While vowing to break with its predecessor and take a tougher stand against corporate crime, the Biden Justice Department has made explicit that its “top priority for corporate criminal enforcement” is “going after individuals” rather than institutions, pointing to the high-profile convictions of Theranos founder Elizabeth Holmes and former JPMorgan traders.
Corporate prosecutions have been plummeting for years under both Republican and Democratic presidents, a trend that experts have attributed in part to the rise of deferred and non-prosecution agreements.
The consumer advocacy group Public Citizen pointed out in a report last year that “over the past two decades, such agreements have become the DOJ’s routine method for resolving criminal cases against big corporations.”

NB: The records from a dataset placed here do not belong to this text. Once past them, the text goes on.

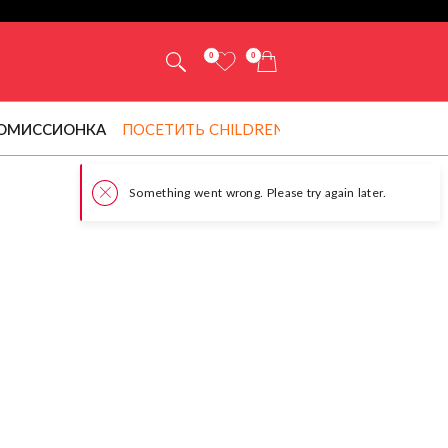
0
0
ОМИССИОНКА
ПОСЕТИТЬ CHILDRENSALON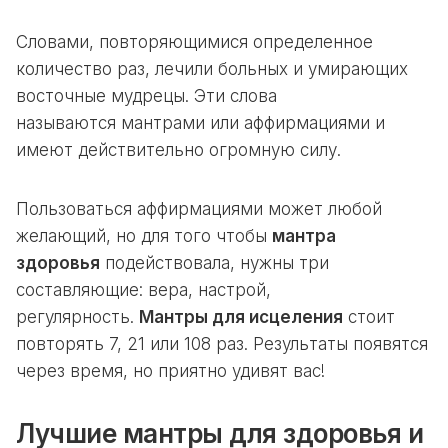
Словами, повторяющимися определенное
количество раз, лечили больных и умирающих
восточные мудрецы. Эти слова
называются
мантрами
или
аффирмациями
и
имеют действительно огромную силу.
Пользоваться
аффирмациями
может любой
желающий, но для того чтобы
мантра
здоровья
подействовала, нужны три
составляющие: вера, настрой,
регулярность.
Мантры
для исцеления
стоит
повторять 7, 21 или 108 раз. Результаты появятся
через время, но приятно удивят вас!
Лучшие мантры для здоровья и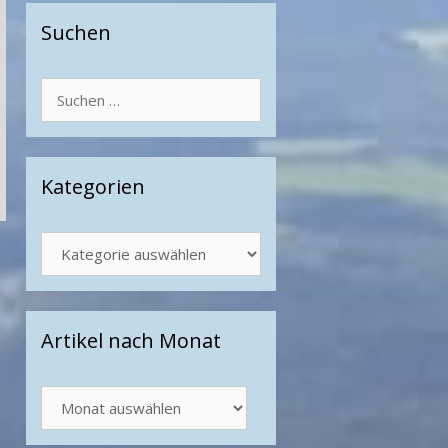
Suchen
Suchen
nach:
Kategorien
Kategorien
Artikel nach Monat
Artikel
nach
Monat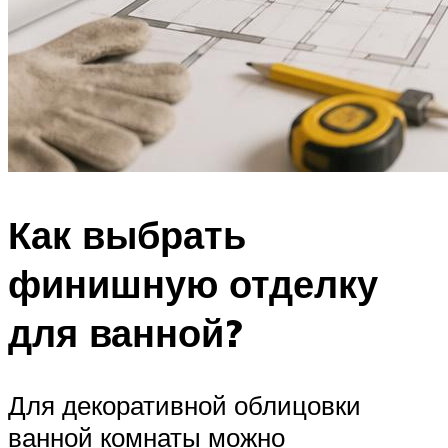
Как выбрать
финишную отделку
для ванной?
Для декоративной облицовки
ванной комнаты можно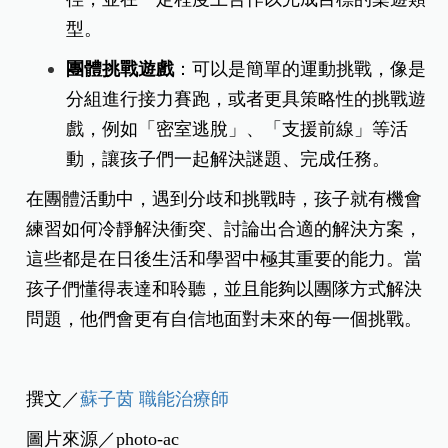
型。
團體挑戰遊戲
：
可以是簡單的運動挑戰，像是
分組進行接力賽跑，或者更具策略性的挑戰遊
戲，例如「密室逃脫」、「支援前線」等活
動，讓孩子們一起解決謎題、完成任務。
在團體活動中，遇到分歧和挑戰時，孩子就有機會
練習如何冷靜解決衝突、討論出合適的解決方案，
這些都是在日後生活和學習中極其重要的能力。當
孩子們懂得表達和聆聽，並且能夠以團隊方式解決
問題，他們會更有自信地面對未來的每一個挑戰。
撰文／
蘇子茵 職能治療師
圖片來源／photo-ac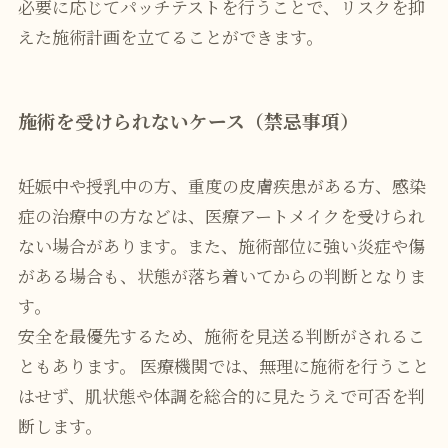
必要に応じてパッチテストを行うことで、リスクを抑
えた施術計画を立てることができます。
施術を受けられないケース（禁忌事項）
妊娠中や授乳中の方、重度の皮膚疾患がある方、感染
症の治療中の方などは、医療アートメイクを受けられ
ない場合があります。また、施術部位に強い炎症や傷
がある場合も、状態が落ち着いてからの判断となりま
す。
安全を最優先するため、施術を見送る判断がされるこ
ともあります。 医療機関では、無理に施術を行うこと
はせず、肌状態や体調を総合的に見たうえで可否を判
断します。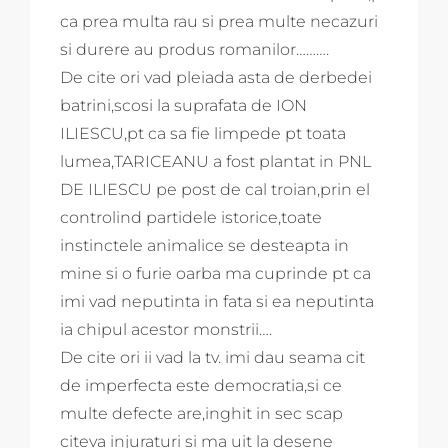
ca prea multa rau si prea multe necazuri
si durere au produs romanilor……….
De cite ori vad pleiada asta de derbedei
batrini,scosi la suprafata de ION
ILIESCU,pt ca sa fie limpede pt toata
lumea,TARICEANU a fost plantat in PNL
DE ILIESCU pe post de cal troian,prin el
controlind partidele istorice,toate
instinctele animalice se desteapta in
mine si o furie oarba ma cuprinde pt ca
imi vad neputinta in fata si ea neputinta
ia chipul acestor monstrii….
De cite ori ii vad la tv. imi dau seama cit
de imperfecta este democratia,si ce
multe defecte are,inghit in sec scap
citeva injuraturi si ma uit la desene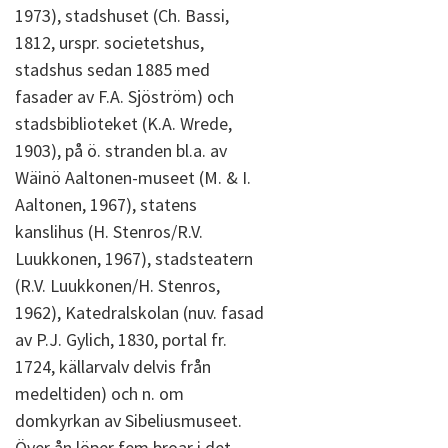
1973), stadshuset (Ch. Bassi,
1812, urspr. societetshus,
stadshus sedan 1885 med
fasader av F.A. Sjöström) och
stadsbiblioteket (K.A. Wrede,
1903), på ö. stranden bl.a. av
Wäinö Aaltonen-museet (M. & I.
Aaltonen, 1967), statens
kanslihus (H. Stenros/R.V.
Luukkonen, 1967), stadsteatern
(R.V. Luukkonen/H. Stenros,
1962), Katedralskolan (nuv. fasad
av P.J. Gylich, 1830, portal fr.
1724, källarvalv delvis från
medeltiden) och n. om
domkyrkan av Sibeliusmuseet.
Över ån löper fem broar i det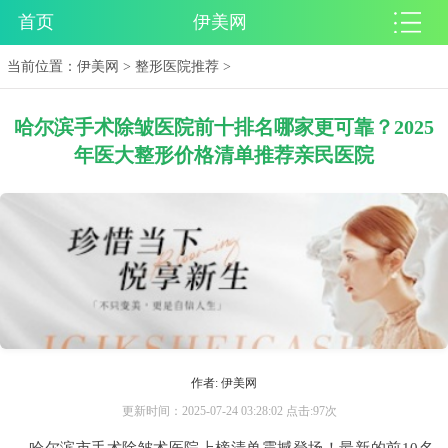
首页
伊美网
当前位置：
伊美网
>
整形医院推荐
>
哈尔滨手术除皱医院前十排名哪家更可靠？2025
年医大整形价格清单推荐亲民医院
作者: 伊美网
更新时间：2025-07-24 03:28:02 点击:97次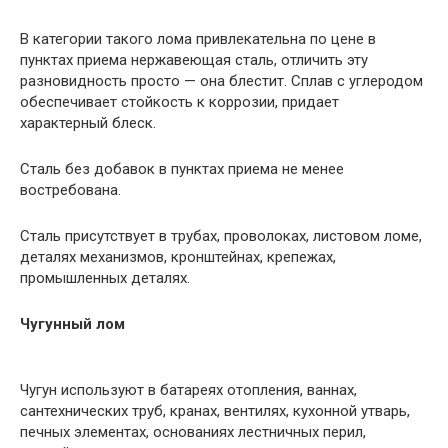
В категории такого лома привлекательна по цене в
пунктах приема нержавеющая сталь, отличить эту
разновидность просто — она блестит. Сплав с углеродом
обеспечивает стойкость к коррозии, придает
характерный блеск.
Сталь без добавок в пунктах приема не менее
востребована.
Сталь присутствует в трубах, проволоках, листовом ломе,
деталях механизмов, кронштейнах, крепежах,
промышленных деталях.
Чугунный лом
Чугун используют в батареях отопления, ваннах,
сантехнических труб, кранах, вентилях, кухонной утварь,
печных элементах, основаниях лестничных перил,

Corporations know that at best, irrespective of their crimes, including union busting, the worse most need to worry about is a negotiated slap on the wrist. The average American is not afforded said leniency in the aggregate.
It is on us to emancipate ourselves from our voluntary antiseptic slavery and assert our worth and collective power. Until we cut the chains in our minds from accepting corporate evil deeds as fait accompli, there will be no change. It is up to use vote our interests and elect those who will bring a fair economy to all of us.